◆ **Aim**: Set out every line of the entries below as a Markdown table with the columns Row and Line. Number each line in Row and skip blank lines.

◆ **Entries shown**:
══════════════════════════════

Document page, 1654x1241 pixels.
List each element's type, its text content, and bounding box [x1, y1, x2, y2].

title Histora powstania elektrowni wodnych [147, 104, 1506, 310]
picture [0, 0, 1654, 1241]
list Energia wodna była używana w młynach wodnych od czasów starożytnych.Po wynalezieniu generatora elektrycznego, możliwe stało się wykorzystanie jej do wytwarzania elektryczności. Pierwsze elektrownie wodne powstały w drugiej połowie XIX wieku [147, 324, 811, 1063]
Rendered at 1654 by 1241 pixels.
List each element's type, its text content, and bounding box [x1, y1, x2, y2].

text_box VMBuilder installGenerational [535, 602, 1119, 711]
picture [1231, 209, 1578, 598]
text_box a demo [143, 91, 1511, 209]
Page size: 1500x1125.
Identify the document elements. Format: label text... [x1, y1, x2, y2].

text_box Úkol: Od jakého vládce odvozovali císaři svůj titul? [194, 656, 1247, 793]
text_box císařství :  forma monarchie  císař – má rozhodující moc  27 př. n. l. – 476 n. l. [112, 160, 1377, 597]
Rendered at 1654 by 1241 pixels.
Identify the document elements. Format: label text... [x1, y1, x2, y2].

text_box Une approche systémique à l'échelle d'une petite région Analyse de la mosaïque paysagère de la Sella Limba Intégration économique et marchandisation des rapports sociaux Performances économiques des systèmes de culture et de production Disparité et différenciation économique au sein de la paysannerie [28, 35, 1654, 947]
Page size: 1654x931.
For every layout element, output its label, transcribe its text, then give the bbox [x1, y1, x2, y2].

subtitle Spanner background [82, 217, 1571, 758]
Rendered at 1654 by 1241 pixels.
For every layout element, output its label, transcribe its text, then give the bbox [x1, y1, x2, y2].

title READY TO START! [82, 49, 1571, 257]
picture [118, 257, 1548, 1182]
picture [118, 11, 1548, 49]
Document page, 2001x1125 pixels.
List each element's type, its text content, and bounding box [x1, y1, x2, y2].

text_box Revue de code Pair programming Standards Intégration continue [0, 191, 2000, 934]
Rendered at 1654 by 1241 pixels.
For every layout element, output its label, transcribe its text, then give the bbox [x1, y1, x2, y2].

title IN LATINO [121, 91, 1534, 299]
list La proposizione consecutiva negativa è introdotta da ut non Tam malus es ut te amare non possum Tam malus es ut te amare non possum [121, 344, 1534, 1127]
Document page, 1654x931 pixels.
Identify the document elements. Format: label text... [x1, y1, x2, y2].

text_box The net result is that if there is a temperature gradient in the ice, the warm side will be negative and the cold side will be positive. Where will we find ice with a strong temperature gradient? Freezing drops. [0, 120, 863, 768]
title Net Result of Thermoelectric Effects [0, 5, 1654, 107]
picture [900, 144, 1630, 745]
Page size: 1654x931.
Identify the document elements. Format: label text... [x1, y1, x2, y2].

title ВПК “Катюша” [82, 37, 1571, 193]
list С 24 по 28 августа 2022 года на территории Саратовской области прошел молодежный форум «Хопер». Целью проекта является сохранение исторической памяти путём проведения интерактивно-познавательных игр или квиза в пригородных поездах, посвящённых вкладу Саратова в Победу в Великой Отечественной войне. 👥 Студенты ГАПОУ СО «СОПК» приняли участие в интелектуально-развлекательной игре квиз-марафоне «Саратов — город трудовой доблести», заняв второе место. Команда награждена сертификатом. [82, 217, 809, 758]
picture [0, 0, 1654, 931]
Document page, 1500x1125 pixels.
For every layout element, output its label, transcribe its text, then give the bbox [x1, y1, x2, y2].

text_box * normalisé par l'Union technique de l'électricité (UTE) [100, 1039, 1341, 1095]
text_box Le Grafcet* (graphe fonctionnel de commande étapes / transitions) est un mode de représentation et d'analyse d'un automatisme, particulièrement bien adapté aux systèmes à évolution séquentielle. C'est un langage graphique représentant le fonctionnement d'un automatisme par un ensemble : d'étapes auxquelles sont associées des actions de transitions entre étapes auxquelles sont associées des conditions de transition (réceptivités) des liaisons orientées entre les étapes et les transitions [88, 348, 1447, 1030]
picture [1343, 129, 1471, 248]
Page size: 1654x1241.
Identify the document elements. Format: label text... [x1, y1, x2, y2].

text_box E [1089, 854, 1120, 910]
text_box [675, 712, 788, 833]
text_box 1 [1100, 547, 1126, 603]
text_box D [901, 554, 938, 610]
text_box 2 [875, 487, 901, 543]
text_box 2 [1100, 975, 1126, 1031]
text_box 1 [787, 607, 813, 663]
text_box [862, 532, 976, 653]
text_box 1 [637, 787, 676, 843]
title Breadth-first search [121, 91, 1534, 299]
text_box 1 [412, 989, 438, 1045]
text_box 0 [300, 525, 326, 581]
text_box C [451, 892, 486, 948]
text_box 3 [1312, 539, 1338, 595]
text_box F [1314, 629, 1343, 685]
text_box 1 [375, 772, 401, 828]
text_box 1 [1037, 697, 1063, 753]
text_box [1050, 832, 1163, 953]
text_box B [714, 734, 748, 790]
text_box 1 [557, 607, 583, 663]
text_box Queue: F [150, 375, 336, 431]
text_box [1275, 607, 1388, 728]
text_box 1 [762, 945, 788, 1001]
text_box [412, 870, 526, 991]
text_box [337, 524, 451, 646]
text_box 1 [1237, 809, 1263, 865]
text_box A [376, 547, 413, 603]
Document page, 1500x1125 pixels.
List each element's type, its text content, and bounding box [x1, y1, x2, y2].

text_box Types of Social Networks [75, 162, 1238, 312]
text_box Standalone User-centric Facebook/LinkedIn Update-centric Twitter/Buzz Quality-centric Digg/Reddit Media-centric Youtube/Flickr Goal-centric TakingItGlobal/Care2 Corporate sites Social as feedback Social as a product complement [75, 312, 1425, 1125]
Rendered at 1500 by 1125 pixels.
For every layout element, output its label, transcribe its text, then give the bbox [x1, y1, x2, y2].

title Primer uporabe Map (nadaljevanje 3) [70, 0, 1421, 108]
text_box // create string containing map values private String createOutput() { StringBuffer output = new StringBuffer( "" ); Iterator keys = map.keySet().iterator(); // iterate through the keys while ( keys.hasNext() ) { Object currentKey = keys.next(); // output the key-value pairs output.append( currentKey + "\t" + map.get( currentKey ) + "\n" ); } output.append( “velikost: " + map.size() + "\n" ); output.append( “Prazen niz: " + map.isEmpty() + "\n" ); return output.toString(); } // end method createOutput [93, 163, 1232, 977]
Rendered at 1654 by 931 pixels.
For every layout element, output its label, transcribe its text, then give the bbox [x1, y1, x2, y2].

══════════════════════════════

◆ **Exercise response**:
| Row | Line |
|---|---|
| 1 | Document page, 1654x1241 pixels. |
| 2 | List each element's type, its text content, and bounding box [x1, y1, x2, y2]. |
| 3 | title Histora powstania elektrowni wodnych [147, 104, 1506, 310] |
| 4 | picture [0, 0, 1654, 1241] |
| 5 | list Energia wodna była używana w młynach wodnych od czasów starożytnych.Po wynalezieniu generatora elektrycznego, możliwe stało się wykorzystanie jej do wytwarzania elektryczności. Pierwsze elektrownie wodne powstały w drugiej połowie XIX wieku [147, 324, 811, 1063] |
| 6 | Rendered at 1654 by 1241 pixels. |
| 7 | List each element's type, its text content, and bounding box [x1, y1, x2, y2]. |
| 8 | text_box VMBuilder installGenerational [535, 602, 1119, 711] |
| 9 | picture [1231, 209, 1578, 598] |
| 10 | text_box a demo [143, 91, 1511, 209] |
| 11 | Page size: 1500x1125. |
| 12 | Identify the document elements. Format: label text... [x1, y1, x2, y2]. |
| 13 | text_box Úkol: Od jakého vládce odvozovali císaři svůj titul? [194, 656, 1247, 793] |
| 14 | text_box císařství :  forma monarchie  císař – má rozhodující moc  27 př. n. l. – 476 n. l. [112, 160, 1377, 597] |
| 15 | Rendered at 1654 by 1241 pixels. |
| 16 | Identify the document elements. Format: label text... [x1, y1, x2, y2]. |
| 17 | text_box Une approche systémique à l'échelle d'une petite région Analyse de la mosaïque paysagère de la Sella Limba Intégration économique et marchandisation des rapports sociaux Performances économiques des systèmes de culture et de production Disparité et différenciation économique au sein de la paysannerie [28, 35, 1654, 947] |
| 18 | Page size: 1654x931. |
| 19 | For every layout element, output its label, transcribe its text, then give the bbox [x1, y1, x2, y2]. |
| 20 | subtitle Spanner background [82, 217, 1571, 758] |
| 21 | Rendered at 1654 by 1241 pixels. |
| 22 | For every layout element, output its label, transcribe its text, then give the bbox [x1, y1, x2, y2]. |
| 23 | title READY TO START! [82, 49, 1571, 257] |
| 24 | picture [118, 257, 1548, 1182] |
| 25 | picture [118, 11, 1548, 49] |
| 26 | Document page, 2001x1125 pixels. |
| 27 | List each element's type, its text content, and bounding box [x1, y1, x2, y2]. |
| 28 | text_box Revue de code Pair programming Standards Intégration continue [0, 191, 2000, 934] |
| 29 | Rendered at 1654 by 1241 pixels. |
| 30 | For every layout element, output its label, transcribe its text, then give the bbox [x1, y1, x2, y2]. |
| 31 | title IN LATINO [121, 91, 1534, 299] |
| 32 | list La proposizione consecutiva negativa è introdotta da ut non Tam malus es ut te amare non possum Tam malus es ut te amare non possum [121, 344, 1534, 1127] |
| 33 | Document page, 1654x931 pixels. |
| 34 | Identify the document elements. Format: label text... [x1, y1, x2, y2]. |
| 35 | text_box The net result is that if there is a temperature gradient in the ice, the warm side will be negative and the cold side will be positive. Where will we find ice with a strong temperature gradient? Freezing drops. [0, 120, 863, 768] |
| 36 | title Net Result of Thermoelectric Effects [0, 5, 1654, 107] |
| 37 | picture [900, 144, 1630, 745] |
| 38 | Page size: 1654x931. |
| 39 | Identify the document elements. Format: label text... [x1, y1, x2, y2]. |
| 40 | title ВПК “Катюша” [82, 37, 1571, 193] |
| 41 | list С 24 по 28 августа 2022 года на территории Саратовской области прошел молодежный форум «Хопер». Целью проекта является сохранение исторической памяти путём проведения интерактивно-познавательных игр или квиза в пригородных поездах, посвящённых вкладу Саратова в Победу в Великой Отечественной войне. 👥 Студенты ГАПОУ СО «СОПК» приняли участие в интелектуально-развлекательной игре квиз-марафоне «Саратов — город трудовой доблести», заняв второе место. Команда награждена сертификатом. [82, 217, 809, 758] |
| 42 | picture [0, 0, 1654, 931] |
| 43 | Document page, 1500x1125 pixels. |
| 44 | For every layout element, output its label, transcribe its text, then give the bbox [x1, y1, x2, y2]. |
| 45 | text_box * normalisé par l'Union technique de l'électricité (UTE) [100, 1039, 1341, 1095] |
| 46 | text_box Le Grafcet* (graphe fonctionnel de commande étapes / transitions) est un mode de représentation et d'analyse d'un automatisme, particulièrement bien adapté aux systèmes à évolution séquentielle. C'est un langage graphique représentant le fonctionnement d'un automatisme par un ensemble : d'étapes auxquelles sont associées des actions de transitions entre étapes auxquelles sont associées des conditions de transition (réceptivités) des liaisons orientées entre les étapes et les transitions [88, 348, 1447, 1030] |
| 47 | picture [1343, 129, 1471, 248] |
| 48 | Page size: 1654x1241. |
| 49 | Identify the document elements. Format: label text... [x1, y1, x2, y2]. |
| 50 | text_box E [1089, 854, 1120, 910] |
| 51 | text_box [675, 712, 788, 833] |
| 52 | text_box 1 [1100, 547, 1126, 603] |
| 53 | text_box D [901, 554, 938, 610] |
| 54 | text_box 2 [875, 487, 901, 543] |
| 55 | text_box 2 [1100, 975, 1126, 1031] |
| 56 | text_box 1 [787, 607, 813, 663] |
| 57 | text_box [862, 532, 976, 653] |
| 58 | text_box 1 [637, 787, 676, 843] |
| 59 | title Breadth-first search [121, 91, 1534, 299] |
| 60 | text_box 1 [412, 989, 438, 1045] |
| 61 | text_box 0 [300, 525, 326, 581] |
| 62 | text_box C [451, 892, 486, 948] |
| 63 | text_box 3 [1312, 539, 1338, 595] |
| 64 | text_box F [1314, 629, 1343, 685] |
| 65 | text_box 1 [375, 772, 401, 828] |
| 66 | text_box 1 [1037, 697, 1063, 753] |
| 67 | text_box [1050, 832, 1163, 953] |
| 68 | text_box B [714, 734, 748, 790] |
| 69 | text_box 1 [557, 607, 583, 663] |
| 70 | text_box Queue: F [150, 375, 336, 431] |
| 71 | text_box [1275, 607, 1388, 728] |
| 72 | text_box 1 [762, 945, 788, 1001] |
| 73 | text_box [412, 870, 526, 991] |
| 74 | text_box [337, 524, 451, 646] |
| 75 | text_box 1 [1237, 809, 1263, 865] |
| 76 | text_box A [376, 547, 413, 603] |
| 77 | Document page, 1500x1125 pixels. |
| 78 | List each element's type, its text content, and bounding box [x1, y1, x2, y2]. |
| 79 | text_box Types of Social Networks [75, 162, 1238, 312] |
| 80 | text_box Standalone User-centric Facebook/LinkedIn Update-centric Twitter/Buzz Quality-centric Digg/Reddit Media-centric Youtube/Flickr Goal-centric TakingItGlobal/Care2 Corporate sites Social as feedback Social as a product complement [75, 312, 1425, 1125] |
| 81 | Rendered at 1500 by 1125 pixels. |
| 82 | For every layout element, output its label, transcribe its text, then give the bbox [x1, y1, x2, y2]. |
| 83 | title Primer uporabe Map (nadaljevanje 3) [70, 0, 1421, 108] |
| 84 | text_box // create string containing map values private String createOutput() { StringBuffer output = new StringBuffer( "" ); Iterator keys = map.keySet().iterator(); // iterate through the keys while ( keys.hasNext() ) { Object currentKey = keys.next(); // output the key-value pairs output.append( currentKey + "\t" + map.get( currentKey ) + "\n" ); } output.append( “velikost: " + map.size() + "\n" ); output.append( “Prazen niz: " + map.isEmpty() + "\n" ); return output.toString(); } // end method createOutput [93, 163, 1232, 977] |
| 85 | Rendered at 1654 by 931 pixels. |
| 86 | For every layout element, output its label, transcribe its text, then give the bbox [x1, y1, x2, y2]. |